So there you have it.
Hydro One sent out bad bills to
100,000 customers, lied about it and then spent $88.3 million of your money to
cover up the sordid scandal.
Ontario’s ombudsman, the guy who
tries to help protect us from all the incompetents and thieves in our
government, revealed all that this week.
One senior citizen in Timmins was
overbilled, and when he didn’t pay, Hydro One pulled $10,000 from his bank
account, the ombudsman, André Marin, reported to
Queen’s Park. A ski resort received a bill for $37 million.
“Trying to deal with Hydro One math is like
trying to pin down a kangaroo on a trampoline,” said Mr. Marin.
Marin won’t be doing any more investigations of
Hydro One, however. The Ontario government has decided to stop the ombudsman
and six other independent watchdogs from investigating and reporting on Hydro
One affairs.
Premier Kathy says she wants to privatize Hydro
One and investors won’t be interested if the company comes with watchdogs. So
if Hydro One had been privatized for the last couple of years, who would have
told us about the billing scandal and the cover-up? You guessed it . . .
Noooobody.
The government says there will be other controls
on a privatized Hydro One, like a corporate ombudsman. That would be an
ombudspal hired by Hydro One, paid by Hydro One and reporting to Hydro One.
Really Premier Kathy, I know I’m not very bright
but do you believe the rest of Ontario citizens are that stupid?
The government wants to privatize Hydro One for
two reasons, both aimed at improving its own situation, and not for the benefit
of its citizens.
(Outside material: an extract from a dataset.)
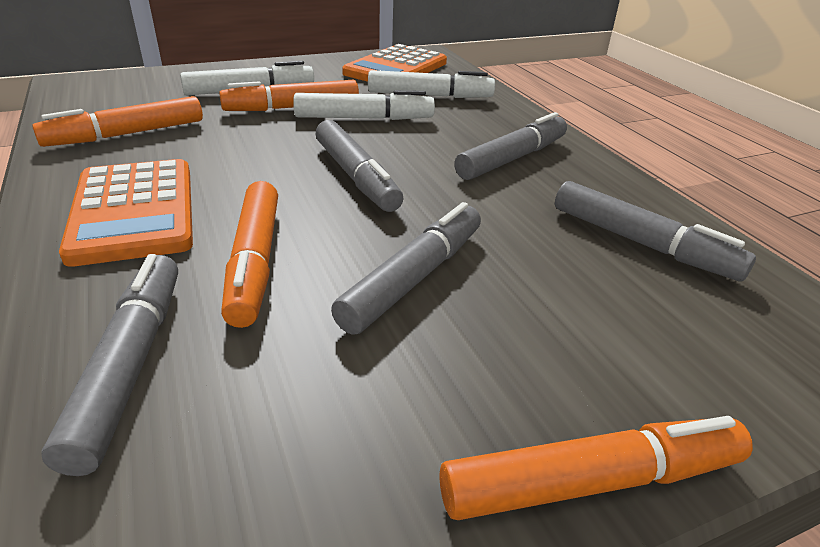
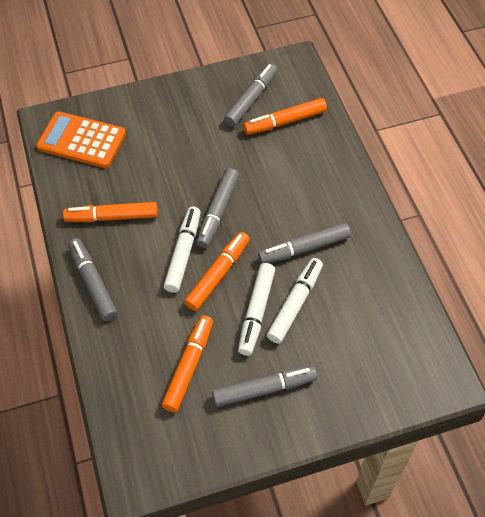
orange calculator: 2 -> 1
It wants free of Hydro One’s mess so it can deal with its
other messes. And, of course it wants the money from investors so it can delay
the inevitable bankruptcy of the province.
Marin’s report, called In the Dark, is a
shocking story that Hydro One customers and others should read. It can be found
online at http://www.ombudsman.on.ca/Resources/Reports/In-the-Dark.aspx#executive_sumary
The most sickening part of this scandal is the
attitude of Hydro One’s bosses and its board of directors. These people, hugely
paid and much pampered, blamed the entire mess on lower level workers. They
said they were caught off guard by a developing crisis in which lower-level
managers fed them over-optimistic reports.
The executives and directors are there to ensure
they are never caught off guard. It is their job to know what’s going on. These
are the people in place to create and protect the company culture. They also
are there to fall on their swords when the company they oversee goes bad.
The top levels of Hydro One should be ashamed
for shifting the blame.
Here’s what Marin said:
“The source of Hydro
One’s mind-boggling maladministration does not lie in defective data and
software programming. Rather, its fatal fault is a technocratic and
inward-facing organizational culture that is completely out of step with public
sector values. Even after Hydro One pledged to become more customer-centric, to
do better, and to learn from its mistakes, it continued to display
insensitivity and disregard for its customers. As late as February 2015, during
the coldest month in Ontario’s recorded history, the company lied to and
bullied customers with the threat of disconnection.”
Lower level workers do
not carry out that type of dishonesty on their own. They are encouraged, or
forced, to act that way by a corporate culture created by the bosses and
appointed directors.
All plans to privatize
Hydro One need to stop now. Nothing should be done with Hydro One until it is
cleaned up, restored and properly serving its 1.3 million customers.
First in the clean-up
should be the firing of Hydro One’s entire executive floor and its board of
directors.
That is a minimum and
a must. The people of Ontario have suffered much from the scandals of recent
years. They are owed some hard-hitting action that shows that the politicians
they elected in good faith are working for them.